Wells Fargo 1Q13 Earnings Call Notes

This post is part of a series of posts called “Company Notes.” These posts contain quotes and exhibits from earnings calls, conference presentations, analyst days and SEC filings. The quotes are generally pieces of information that I find interesting or helpful to understanding the company, industry or economy and are not meant to provide summaries of the full content of the call. Other posts in this series can be found by clicking here. Full transcripts can be found at Seeking Alpha.

$WFC Earnings Call Notes

“Our core loan portfolio grew by $50.9 billion, up 8%. Our credit losses reflected the benefit of a slowly improving economy and the high quality loans we’ve been originating over the past few years. Our credit losses in the first quarter declined to 72 basis points, the lowest level since second quarter 2006”

“growing deposits by $80 billion, up 9% from a year ago”

“grew our return on assets, or ROA, by 18 basis points to 1.49%, and our return on equity increased by 145 basis points to 13.59%. We continued to increase our capital levels, growing our estimated tier one common equity under Basel III to 8.39%.”

“We do not need additional legislation aimed at big banks. Important and significant regulatory changes have been made since the financial crisis, and we need to give existing regulations a chance to work”

“We also funded 1 in 4 U.S. home mortgages in 2012, a total of over 2 million mortgage loans”

“The momentum from the housing rebound during 2012 has remained strong in the early months of 2013.”

“With over 80 businesses, they’re not all going to grow every quarter.”

“Our servicing portfolio continued to perform better than the industry.
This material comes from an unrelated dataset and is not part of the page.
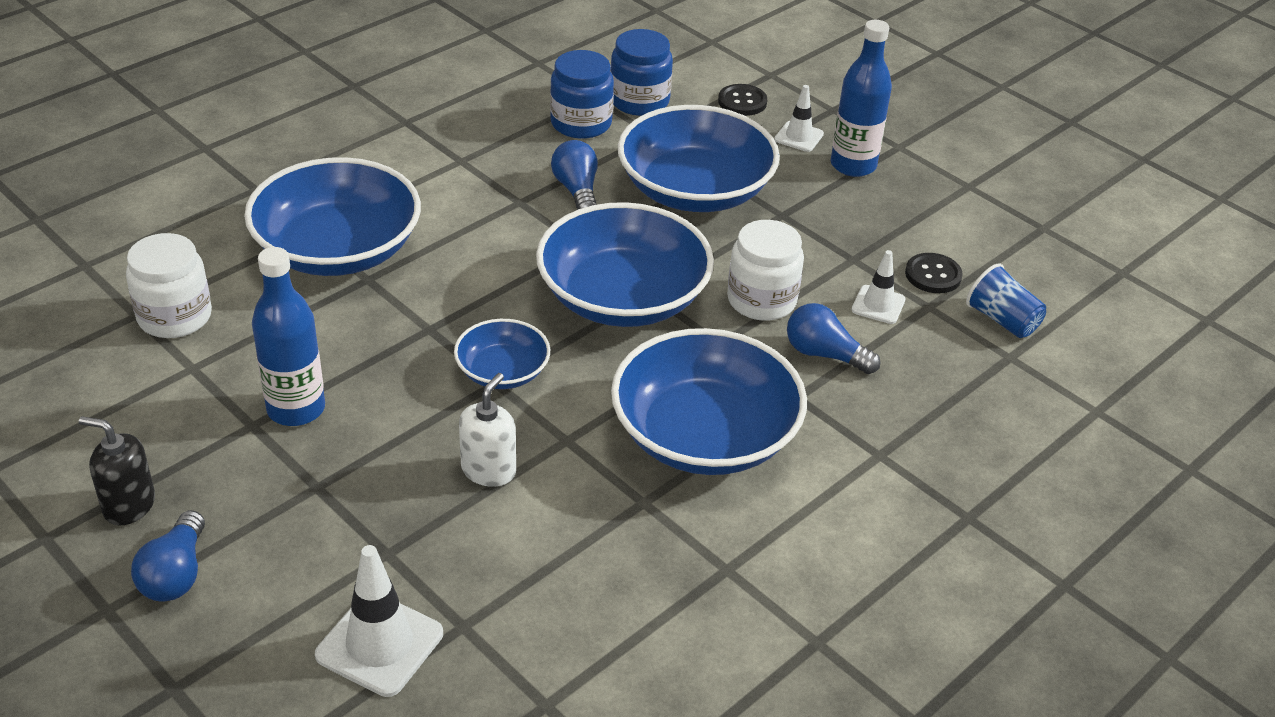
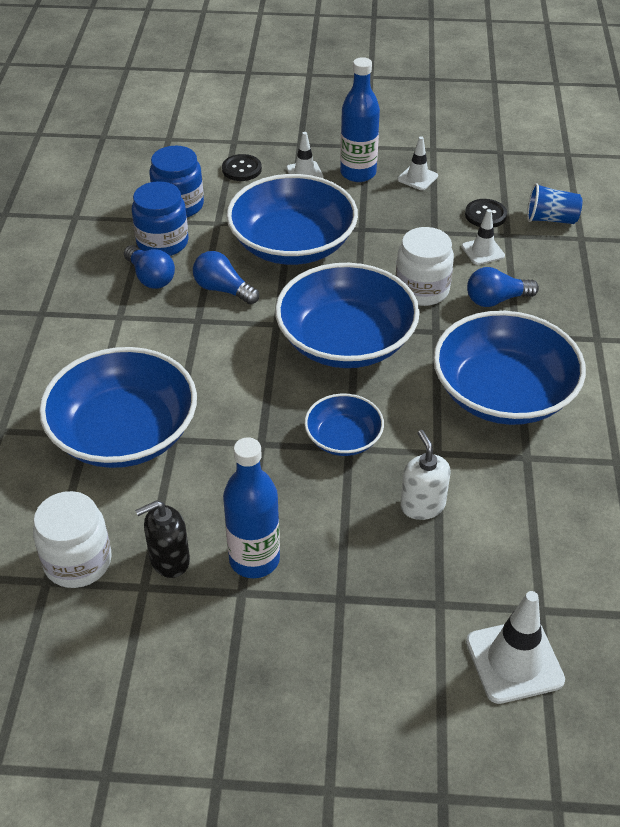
camera: 40 degrees left, 5 degrees up
black soap dispenser [79,416,155,525] -> black soap dispenser moved to [135,500,190,578]
blue light bulb [131,510,205,601] -> blue light bulb moved to [124,245,175,289]
none -> white traffic cone [397,136,438,190]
Our total delinquency and foreclosure rate was 6.54% in the first quarter, down 50 basis points linked quarter”

“With respect to M&A, remember that the biggest users of capital on an M&A side would be in the deposit side of the franchise, of which of course we are at our federal statutory number, or close to it…We’re still interested in things around wealth, help with retirement, but I don’t see that as a huge draw on our capital.”
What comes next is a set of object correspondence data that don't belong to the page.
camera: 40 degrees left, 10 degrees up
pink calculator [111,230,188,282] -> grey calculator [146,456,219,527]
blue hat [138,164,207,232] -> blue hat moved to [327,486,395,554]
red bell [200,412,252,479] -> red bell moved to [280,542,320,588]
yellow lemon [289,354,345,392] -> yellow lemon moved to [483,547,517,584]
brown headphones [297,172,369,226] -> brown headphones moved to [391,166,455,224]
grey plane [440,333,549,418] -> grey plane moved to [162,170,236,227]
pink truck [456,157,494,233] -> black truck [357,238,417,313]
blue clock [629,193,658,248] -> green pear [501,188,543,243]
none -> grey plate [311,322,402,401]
[analyst question] “Now that you’re starting to see a more sustained slowdown in mortgage applications, pipeline, and originations, how are you thinking about the headcount in this division? And have you begun to address some of the variable costs there?”

[answer] “We actually added to the number of team members in the mortgage business in the fourth quarter, because we wanted to improve the customer service in the business.”

“when we think about our mortgage repurchase reserve…We need to be very comfortable that not only current demands but also future expected demands are going to come down. Hopefully it will be in the next few quarters…You know, John, an improving housing market sure is a good sign regarding that issue.”

“But remember, housing is improving every day. More people have more equity in their homes. Americans have not lost their emotional attachment to home ownership.”

“Well, I wouldn’t jump to any conclusions about loan growth in the industry in the first quarter. If you look at the HA data, for the last few years the first quarter tends to be a seasonally low quarter, and what I would do, and again, this is just me, I’d take the first quarter decline for the industry and also then add to that the fourth quarter that we saw last quarter increase and probably average those together. And remember, the fourth quarter of last year was extremely high, because of some of the changes and decisions that folks were making because of the potential changes in taxes and the code and so on. So again, I think what we’re seeing in the industry is a steady loan growth if you average over the last few years at about one-ish percent on a quarterly basis.”

“If you look at some of the drivers, if you look at household formation, if you look at cost of financing, cost of housing, there’s a lot of tailwinds, a lot of favorable attributes. Now, nobody can predict what’s going to happen, but if anything today there’s probably a shortage of housing on the market.”

“the housing market is as much driven by confidence and by improvements in values as it is with rates. I don’t know of many people are on the sidelines and say, “I’ll only buy a house if the rate’s 3.25%, and I won’t buy at 4.25%.” I think it’s about jobs, about confidence, about feeling good about where things are going. Think about when you buy a house, it’s what you make, what the house costs, and what your financing costs are that are the big three.”

“First of all, I want to tip my hat to all the team members who helped make [the Wachovia] merger the best one I’ve been around, and it was the largest, of course, in U.S. bank history…In fact, if you look at productivity numbers, sales per day, referrals, cross-sell, the gap is closing rapidly. In fact, some of the best innovations and ideas we’re getting now for future growth come from our newest team members. In fact, it’s hard to distinguish east and west anymore.”

“some things, just because you did it that way for 20 years doesn’t mean you need to do it for the next 20 years.”